We determine that...
- $\Lambda = \left[ \begin{array}{ccccc} 5 & 0 & 0 & 0 & 0 \\ 0 & 0 & 0 & 0 & 0 \\ 0 & 0 & 0 & 0 & 0 \\ 0 & 0 & 0 & 0 & 0 \\ 0 & 0 & 0 & 0 & 0 \end{array}\right]$.
- $S = \left[ \begin{array}{ccccc} 1 & -1 & -1 & -1 & -1 \\ 1 & 0 & 0 & 0 & 1 \\ 1 & 0 & 0 & 1 & 0 \\ 1 & 0 & 1 & 0 & 0 \\ 1 & 1 & 0 & 0 & 0 \end{array}\right]$.

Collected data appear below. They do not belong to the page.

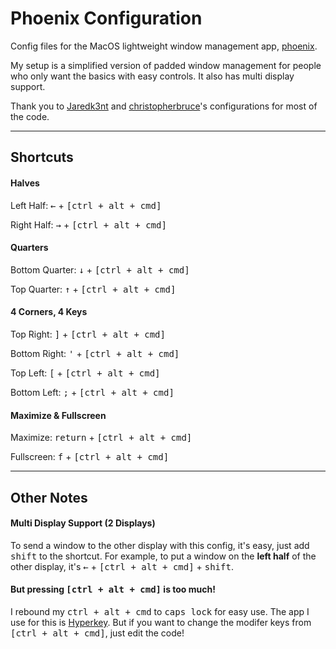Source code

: # Phoenix Configuration
Config files for the MacOS lightweight window management app, [phoenix](https://github.com/kasper/phoenix).

My setup is a simplified version of padded window management for people who only want the basics with easy controls. It also has multi display support.

Thank you to [Jaredk3nt](https://github.com/Jaredk3nt/phoenix-padding) and [christopherbruce](https://github.com/christopherbruce/phoenix-padding)'s configurations for most of the code.

---

## Shortcuts

#### Halves
Left Half:
<kbd>&larr;</kbd> + <kbd>[ctrl + alt + cmd]</kbd>

Right Half:
<kbd>&rarr;</kbd> + <kbd>[ctrl + alt + cmd]</kbd>

#### Quarters
Bottom Quarter:
<kbd>&darr;</kbd> + <kbd>[ctrl + alt + cmd]</kbd>

Top Quarter:
<kbd>&uarr;</kbd> + <kbd>[ctrl + alt + cmd]</kbd>

#### 4 Corners, 4 Keys
Top Right:
<kbd>]</kbd> + <kbd>[ctrl + alt + cmd]</kbd>

Bottom Right:
<kbd>'</kbd> + <kbd>[ctrl + alt + cmd]</kbd>

Top Left:
<kbd>[</kbd> + <kbd>[ctrl + alt + cmd]</kbd>

Bottom Left:
<kbd>;</kbd> + <kbd>[ctrl + alt + cmd]</kbd>

#### Maximize & Fullscreen
Maximize:
<kbd>return</kbd> + <kbd>[ctrl + alt + cmd]</kbd>

Fullscreen:
<kbd>f</kbd> + <kbd>[ctrl + alt + cmd]</kbd>

---

## Other Notes

#### Multi Display Support (2 Displays)

To send a window to the other display with this config, it's easy, just add <kbd>shift</kbd> to the shortcut. For example, to put a window on the **left half** of the other display, it's <kbd>&larr;</kbd> + <kbd>[ctrl + alt + cmd]</kbd> + <kbd>shift</kbd>.


#### But pressing <kbd>[ctrl + alt + cmd]</kbd> is too much!
I rebound my <kbd>ctrl + alt + cmd</kbd> to <kbd>caps lock</kbd> for easy use. The app I use for this is [Hyperkey](https://hyperkey.app/). But if you want to change the modifer keys from <kbd>[ctrl + alt + cmd]</kbd>, just edit the code!
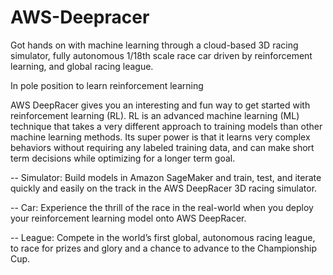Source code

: # AWS-Deepracer
Got hands on with machine learning through a cloud-based 3D racing simulator, fully autonomous 1/18th scale race car driven by reinforcement learning, and global racing league.

In pole position to learn reinforcement learning

AWS DeepRacer gives you an interesting and fun way to get started with reinforcement learning (RL). RL is an advanced machine learning (ML) technique that takes a very different approach to training models than other machine learning methods. Its super power is that it learns very complex behaviors without requiring any labeled training data, and can make short term decisions while optimizing for a longer term goal.

-- Simulator: Build models in Amazon SageMaker and train, test, and iterate quickly and easily on the track in the AWS DeepRacer 3D racing simulator.

-- Car: Experience the thrill of the race in the real-world when you deploy your reinforcement learning model onto AWS DeepRacer.

-- League: Compete in the world’s first global, autonomous racing league, to race for prizes and glory and a chance to advance to the Championship Cup.
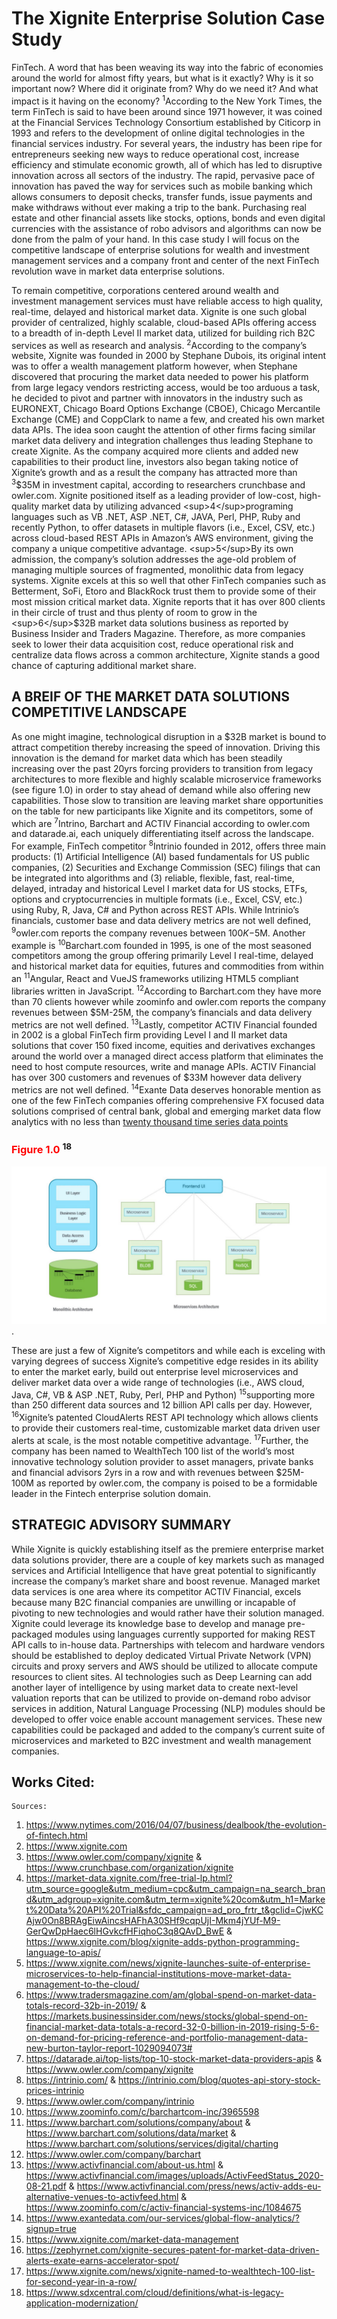 # The Xignite Enterprise Solution Case Study
FinTech. A word that has been weaving its way into the fabric of economies around the world for almost fifty years, but what is it exactly? Why is it so important now? Where did it originate from? Why do we need it? And what impact is it having on the economy? <sup>1</sup>According to the New York Times, the term FinTech is said to have been around since 1971 however, it was coined at the Financial Services Technology Consortium established by Citicorp in 1993 and refers to the development of online digital technologies in the financial services industry.  For several years, the industry has been ripe for entrepreneurs seeking new ways to reduce operational cost, increase efficiency and stimulate economic growth, all of which has led to disruptive innovation across all sectors of the industry. The rapid, pervasive pace of innovation has paved the way for services such as mobile banking which allows consumers to deposit checks, transfer funds, issue payments and make withdraws without ever making a trip to the bank. Purchasing real estate and other financial assets like stocks, options, bonds and even digital currencies with the assistance of robo advisors and algorithms can now be done from the palm of your hand.  In this case study I will focus on the competitive landscape of enterprise solutions for wealth and investment management services and a company front and center of the next FinTech revolution wave in market data enterprise solutions.

To remain competitive, corporations centered around wealth and investment management services must have reliable access to high quality, real-time, delayed and historical market data.  Xignite is one such global provider of centralized, highly scalable, cloud-based APIs offering access to a breadth of in-depth Level II market data, utilized for building rich B2C services as well as research and analysis. <sup>2</sup>According to the company’s website, Xignite was founded in 2000 by Stephane Dubois, its original intent was to offer a wealth management platform however, when Stephane discovered that procuring the market data needed to power his platform from large legacy vendors restricting access, would be too arduous a task, he decided to pivot and partner with innovators in the industry such as EURONEXT, Chicago Board Options Exchange (CBOE), Chicago Mercantile Exchange (CME) and CoppClark to name a few, and created his own market data APIs.  The idea soon caught the attention of other firms facing similar market data delivery and integration challenges thus leading Stephane to create Xignite. As the company acquired more clients and added new capabilities to their product line, investors also began taking notice of Xignite’s growth and as a result the company has attracted more than <sup>3</sup>$35M in investment capital, according to researchers crunchbase and owler.com. Xignite positioned itself as a leading provider of low-cost, high-quality market data by utilizing advanced <sup>4</sup>programing languages such as VB .NET, ASP .NET, C#, JAVA, Perl, PHP, Ruby and recently Python, to offer datasets in multiple flavors (i.e., Excel, CSV, etc.) across cloud-based REST APIs in Amazon’s AWS environment, giving the company a unique competitive advantage.  <sup>5</sup>By its own admission, the company’s solution addresses the age-old problem of managing multiple sources of fragmented, monolithic data from legacy systems. Xignite excels at this so well that other FinTech companies such as Betterment, SoFi, Etoro and BlackRock trust them to provide some of their most mission critical market data. Xignite reports that it has over 800 clients in their circle of trust and thus plenty of room to grow in the <sup>6</sup>$32B market data solutions business as reported by Business Insider and Traders Magazine. Therefore, as more companies seek to lower their data acquisition cost, reduce operational risk and centralize data flows across a common architecture, Xignite stands a good chance of capturing additional market share.

## A BREIF OF THE MARKET DATA SOLUTIONS COMPETITIVE LANDSCAPE
As one might imagine, technological disruption in a $32B market is bound to attract competition thereby increasing the speed of innovation.  Driving this innovation is the demand for market data which has been steadily increasing over the past 20yrs forcing providers to transition from legacy architectures to more flexible and highly scalable microservice frameworks (see figure 1.0) in order to stay ahead of demand while also offering new capabilities. Those slow to transition are leaving market share opportunities on the table for new participants like Xignite and its competitors, some of which are <sup>7</sup>Intrino, Barchart and ACTIV Financial according to owler.com and datarade.ai, each uniquely differentiating itself across the landscape.  For example, FinTech competitor <sup>8</sup>Intrinio founded in 2012, offers three main products: (1) Artificial Intelligence (AI) based fundamentals for US public companies, (2) Securities and Exchange Commission (SEC) filings that can be integrated into algorithms and (3) reliable, flexible, fast, real-time, delayed, intraday and historical Level I market data for US stocks, ETFs, options and cryptocurrencies in multiple formats (i.e., Excel, CSV, etc.) using Ruby, R, Java, C# and Python across REST APIs. While Intrinio’s financials, customer base and data delivery metrics are not well defined, <sup>9</sup>owler.com reports the company revenues between $100K-$5M. Another example is <sup>10</sup>Barchart.com founded in 1995, is one of the most seasoned competitors among the group offering primarily Level I real-time, delayed and historical market data for equities, futures and commodities from within an <sup>11</sup>Angular, React and VueJS frameworks utilizing HTML5 compliant libraries written in JavaScript. <sup>12</sup>According to Barchart.com they have more than 70 clients however while zoominfo and owler.com reports the company revenues between $5M-25M, the company’s financials and data delivery metrics are not well defined. <sup>13</sup>Lastly, competitor ACTIV Financial founded in 2002 is a global FinTech firm providing Level I and II market data solutions that cover 150 fixed income, equities and derivatives exchanges around the world over a managed direct access platform that eliminates the need to host compute resources, write and manage APIs. ACTIV Financial has over 300 customers and revenues of $33M however data delivery metrics are not well defined. <sup>14</sup>Exante Data deserves honorable mention as one of the few FinTech companies offering comprehensive FX focused data solutions comprised of central bank, global and emerging market data flow analytics with no less than [twenty thousand time series data points](https://m.exantedata.com/2019/09/12144835/Jens_RealVision_Intro.mp4)

### <span style="color:red">Figure 1.0</span> <sup>18</sup>
![](https://github.com/lchristij/FinTech-Projects/blob/main/images/MlA-vs-MsA-architecture.jpg).


These are just a few of Xignite’s competitors and while each is exceling with varying degrees of success Xignite’s competitive edge resides in its ability to enter the market early, build out enterprise level microservices and deliver market data over a wide range of technologies (i.e., AWS cloud, Java, C#, VB & ASP .NET, Ruby, Perl, PHP and Python) <sup>15</sup>supporting more than 250 different data sources and 12 billion API calls per day. However, <sup>16</sup>Xignite’s patented CloudAlerts REST API technology which allows clients to provide their customers real-time, customizable market data driven user alerts at scale, is the most notable competitive advantage. <sup>17</sup>Further, the company has been named to WealthTech 100 list of the world’s most innovative technology solution provider to asset managers, private banks and financial advisors 2yrs in a row and with revenues between $25M-100M as reported by owler.com, the company is poised to be a formidable leader in the Fintech enterprise solution domain. 


## STRATEGIC ADVISORY SUMMARY
While Xignite is quickly establishing itself as the premiere enterprise market data solutions provider, there are a couple of key markets such as managed services and Artificial Intelligence that have great potential to significantly increase the company’s market share and boost revenue. Managed market data services is one area where its competitor ACTIV Financial, excels because many B2C financial companies are unwilling or incapable of pivoting to new technologies and would rather have their solution managed. Xignite could leverage its knowledge base to develop and manage pre-packaged modules using languages currently supported for making REST API calls to in-house data. Partnerships with telecom and hardware vendors should be established to deploy dedicated Virtual Private Network (VPN) circuits and proxy servers and AWS should be utilized to allocate compute resources to client sites.  AI technologies such as Deep Learning can add another layer of intelligence by using market data to create next-level valuation reports that can be utilized to provide on-demand robo advisor services in addition, Natural Language Processing (NLP) modules should be developed to offer voice enable account management services.  These new capabilities could be packaged and added to the company’s current suite of microservices and marketed to B2C investment and wealth management companies.
 
## Works Cited:
	Sources:
1.	https://www.nytimes.com/2016/04/07/business/dealbook/the-evolution-of-fintech.html 
2.	https://www.xignite.com  
3.	https://www.owler.com/company/xignite & https://www.crunchbase.com/organization/xignite 
4.	https://market-data.xignite.com/free-trial-lp.html?utm_source=google&utm_medium=cpc&utm_campaign=na_search_brand&utm_adgroup=xignite.com&utm_term=xignite%20com&utm_h1=Market%20Data%20API%20Trial&sfdc_campaign=ad_pro_frtr_t&gclid=CjwKCAjw0On8BRAgEiwAincsHAFhA30SHf9cqpUjI-Mkm4jYUf-M9-GerQwDpHaec6lHGvkcfHFiqhoC3q8QAvD_BwE & https://www.xignite.com/blog/xignite-adds-python-programming-language-to-apis/ 
5.	https://www.xignite.com/news/xignite-launches-suite-of-enterprise-microservices-to-help-financial-institutions-move-market-data-management-to-the-cloud/ 
6.	https://www.tradersmagazine.com/am/global-spend-on-market-data-totals-record-32b-in-2019/ & https://markets.businessinsider.com/news/stocks/global-spend-on-financial-market-data-totals-a-record-32-0-billion-in-2019-rising-5-6-on-demand-for-pricing-reference-and-portfolio-management-data-new-burton-taylor-report-1029094073# 
7.	https://datarade.ai/top-lists/top-10-stock-market-data-providers-apis & https://www.owler.com/company/xignite 
8.	https://intrinio.com/  & https://intrinio.com/blog/quotes-api-story-stock-prices-intrinio 
9.	https://www.owler.com/company/intrinio 
10.	https://www.zoominfo.com/c/barchartcom-inc/3965598 
11.	https://www.barchart.com/solutions/company/about & https://www.barchart.com/solutions/data/market & https://www.barchart.com/solutions/services/digital/charting
12.	https://www.owler.com/company/barchart
13.	https://www.activfinancial.com/about-us.html & https://www.activfinancial.com/images/uploads/ActivFeedStatus_2020-08-21.pdf & https://www.activfinancial.com/press/news/activ-adds-eu-alternative-venues-to-activfeed.html & https://www.zoominfo.com/c/activ-financial-systems-inc/1084675
14.	https://www.exantedata.com/our-services/global-flow-analytics/?signup=true
15.	https://www.xignite.com/market-data-management
16.	https://zephyrnet.com/xignite-secures-patent-for-market-data-driven-alerts-exate-earns-accelerator-spot/
17.	https://www.xignite.com/news/xignite-named-to-wealthtech-100-list-for-second-year-in-a-row/
18. https://www.sdxcentral.com/cloud/definitions/what-is-legacy-application-modernization/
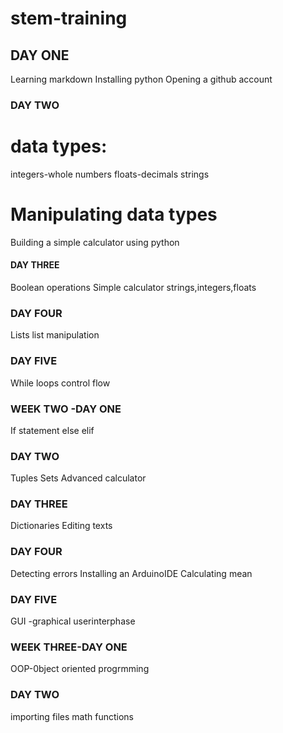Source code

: # stem-training
## DAY ONE

 Learning markdown
Installing python
Opening a github account


### DAY TWO
# data types:
integers-whole numbers
floats-decimals
strings
# Manipulating data types
Building a simple calculator using python


#### DAY THREE

Boolean operations
Simple calculator
strings,integers,floats


### DAY FOUR

Lists
list manipulation


### DAY FIVE

While loops
control flow


### WEEK TWO -DAY ONE

If statement
else
elif


### DAY TWO

Tuples
Sets
Advanced calculator


### DAY THREE

Dictionaries
Editing texts


### DAY FOUR

Detecting errors
Installing an ArduinoIDE
Calculating mean 
### DAY FIVE
GUI -graphical userinterphase
### WEEK THREE-DAY ONE
OOP-0bject oriented progrmming
### DAY TWO
importing files
math functions
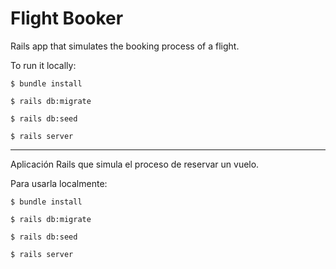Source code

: # Flight Booker

Rails app that simulates the booking process of a flight.

To run it locally:

`$ bundle install`

`$ rails db:migrate`

`$ rails db:seed`

`$ rails server`

-------------------------------------

Aplicación Rails que simula el proceso de reservar un vuelo.

Para usarla localmente:

`$ bundle install`

`$ rails db:migrate`

`$ rails db:seed`

`$ rails server`
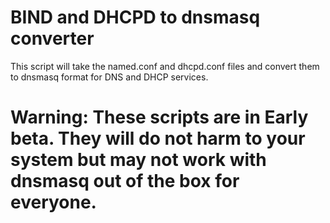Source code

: # BIND and DHCPD to dnsmasq converter
This script will take the named.conf and dhcpd.conf files and convert them to dnsmasq format for DNS and DHCP services.

# Warning: These scripts are in Early beta.  They will do not harm to your system but may not work with dnsmasq out of the box for everyone.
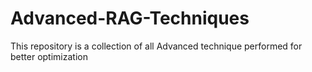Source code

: # Advanced-RAG-Techniques
This repository is a collection of all Advanced technique performed for better optimization
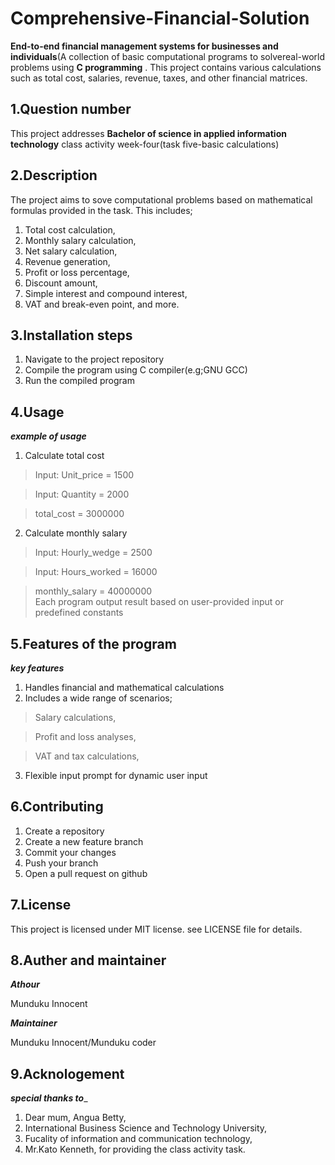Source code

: # Comprehensive-Financial-Solution

**End-to-end financial management systems for businesses and individuals**(A collection of basic computational programs to solvereal-world problems using **C programming** . This project contains various calculations such as total cost, salaries, revenue, taxes, and other financial matrices.

## 1.Question number
This project addresses **Bachelor of science in applied information technology** class activity week-four(task five-basic calculations)

## 2.Description
The project aims to sove computational problems based on mathematical formulas provided in the task. This includes;
1. Total cost calculation,
2. Monthly salary calculation,
3. Net salary calculation,
4. Revenue generation,
5. Profit or loss percentage,
6. Discount amount,
7. Simple interest and compound interest,
8. VAT and break-even point, and more.

## 3.Installation steps
1. Navigate to the project repository
2. Compile the program using C compiler(e.g;GNU GCC)
3. Run the compiled program

## 4.Usage
_**example of usage**_
1. Calculate total cost
  >Input: Unit_price = 1500

  >Input: Quantity = 2000

  >total_cost = 3000000
2. Calculate monthly salary

  >Input: Hourly_wedge = 2500

  >Input: Hours_worked = 16000

  >monthly_salary = 40000000  
Each program output result based on user-provided input or predefined constants 

## 5.Features of the program
_**key features**_
1. Handles financial and mathematical calculations
2. Includes a wide range of scenarios;
  >Salary calculations,

  >Profit and loss analyses,

  >VAT and tax calculations,

3. Flexible input prompt for dynamic user input

## 6.Contributing
1. Create a repository
2. Create a new feature branch
3. Commit your changes
4. Push your branch
5. Open a pull request on github

## 7.License
This project is licensed under MIT license. see LICENSE file for details.

## 8.Auther and maintainer

_**Athour**_

Munduku Innocent

_**Maintainer**_

Munduku Innocent/Munduku coder

## 9.Acknologement

_**special thanks to**__

1. Dear mum, Angua Betty,
2. International Business Science and Technology University,
3. Fucality of information and communication technology,
4. Mr.Kato Kenneth, for providing the class activity task.
   
    









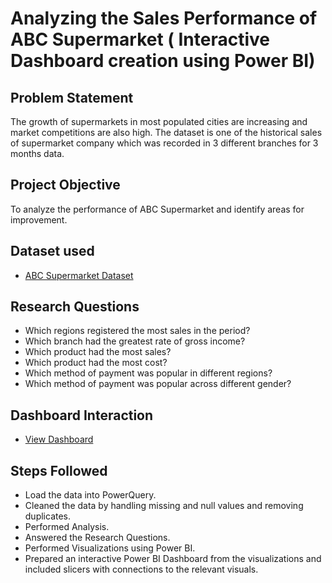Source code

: # Analyzing the Sales Performance of ABC Supermarket ( Interactive Dashboard creation using Power BI)
## Problem Statement
The growth of supermarkets in most populated cities are increasing and market competitions are also high. The dataset is one of the historical sales of supermarket company which was recorded in 3 different branches for 3 months data. 
## Project Objective
To analyze the performance of ABC Supermarket and identify areas for improvement.

## Dataset used
- <a href="https://github.com/shakiramarion/Data-Analysis-with-Power-BI/blob/main/supermarket_sales%20-%20Sheet1.csv">ABC Supermarket Dataset</a>

## Research Questions
- Which regions registered the most sales in the period?
-	Which branch had the greatest rate of gross income?
-	Which product had the most sales?
-	Which product had the most cost?
-	Which method of payment was popular in different regions?
-	Which method of payment was popular across different gender?

## Dashboard Interaction
- <a href="https://github.com/shakiramarion/Data-Analysis-with-Power-BI/blob/main/MARION%20SHISIA%20POWER%20BI%20PROJECT.pdf">View Dashboard</a>

## Steps Followed
- Load the data into PowerQuery.
- Cleaned the data by handling missing and null values and removing duplicates.
- Performed Analysis.
- Answered the Research Questions.
- Performed Visualizations using Power BI.
- Prepared an interactive Power BI Dashboard from the visualizations and included slicers with connections to the relevant visuals. 




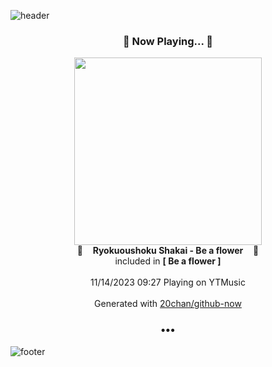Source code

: ![header](https://capsule-render.vercel.app/api?type=wave&height=170&section=header&fontColor=090707&fontAlignX=45&fontAlignY=65&fontSize=100)

<h3 align="center">🎵 Now Playing... 🎵</h3>
<p align="center">
  <a href="https://music.youtube.com/watch?v=voAu0YRWUNE">
    <img width="300" src="https://lh3.googleusercontent.com/NXXSkZbIeHfz7VaEqux9fE9oJY4jhnBeMFiqumSibPZvOBUF4ItL8D7kaCEqHP--BmXPriGQOT458PgS">
  </a>
  <br>
  🎵&nbsp&nbsp&nbsp <b>Ryokuoushoku Shakai - Be a flower</b> &nbsp&nbsp&nbsp🎵
  <br>
  included in <b>[ Be a flower ]</b>
  
  <br />
  <br />
  11/14/2023 09:27 Playing on YTMusic
  <br />
  <br />
  Generated with <a href="https://github.com/20chan/github-now">20chan/github-now</a>
</p>

<h3 align="center">•••</h3>

![footer](https://capsule-render.vercel.app/api?type=wave&height=150&section=footer)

- $Sc = u(0) \Longrightarrow c = \left[\begin{array}{ccccc} 1 & 1 & 0 & 0 & 0 \end{array}\right]^T$.
Using $\ref{eq1}$...
$$ u(t) = \sum_{k = 1}^{5} \left\{\mathrm{e}^{\lambda_{k,k}t}c_kx_k \right\}\\ \Longrightarrow u(t) = \mathrm{e}^{(5)t}(1)x_1 + \mathrm{e}^{(0)t}(1)x_2 + \mathrm{e}^{(0)t}(0)x_3 + \mathrm{e}^{(0)t}(0)x_4 + \mathrm{e}^{(0)t}(0)x_5\\ \Longrightarrow u(t) = \mathrm{e}^{5t}\left[\begin{array}{c} 1 \\ 1 \\ 1 \\ 1 \\ 1 \end{array}\right] + \left[\begin{array}{c} -1 \\ 0 \\ 0 \\ 0 \\ 1 \end{array}\right] $$
Additional Questions
q2: If your answer to q1 was yes, is there a way to express $\ref{eq1}$ more compactly?
q3: Please re-answer q1 but wrt the following (attempt @ answering q2)...
$$ u(t) = \frac{S\text{e}^{\Lambda t}\text{adj}\left(S\right)u(0)}{|S|}\tag{$\style{font-family:inherit}{\text{e2}}$}\label{eq2} $$
I verified that e1 & e2 yield the same answer to my example problem (but they might not work for others?), using Mathematica...
adj[m_] :=
Map[Reverse, Minors[Transpose[m], Length[m] - 1], {0, 1}] *
Table[(-1)^(i + j), {i, Length[m]}, {j, Length[m]}];
A = ConstantArray[1,{5,5}];
\[CapitalLambda] = DiagonalMatrix[Eigenvalues[A]];
S = Transpose[Eigenvectors[A]];
u0 = {0,1,1,1,2};
c = LinearSolve[S,u0];
(* Answer w/ method 1 *)
a1 = Sum[Exp[Eigenvalues[A][[k]]]*c[[k]]*Eigenvectors[A][[k]],{k,1,Length[S]}];
(* Answer w/ method 2 *)
a2 = (S.MatrixExp[\[CapitalLambda]*t].adj[S].u0)/Det[S];
Print["A = ", A//MatrixForm];
Print["\[CapitalLambda] = ", \[CapitalLambda]//MatrixForm];
Print["S = ", S//MatrixForm];
Print["u(0) = ", u0//MatrixForm];
Print["c = ", c//MatrixForm];
Print["a1: u(t) = ", a1//MatrixForm];
Print["a2: u(t) = ", a2//MatrixForm];
Yes. The exponential of a square matrix $A$ (or, more generally, of a bounded linear operator $A$ on a normed vector space) is defined by the Taylor series: $$ \exp(A) = \sum_{k \geq 0} {1 \over k!} A^{k}. $$ Notice that this is also a square matrix (of the same dimension as $A$). How would we express its eigenvalues in terms of those of $A$?
The solution to the IVP $$ \dot{u} = Au, \quad u(0) = u_0 $$ is: $$ u(t) = \exp(t A) \, u_{0}, $$ which can be verified directly. All that remains is to express $u_0$ as a linear combination of the eigenvectors of $\exp(tA)$, and to figure out how the eigenvalues of $\exp(tA)$ are related to those of $A$.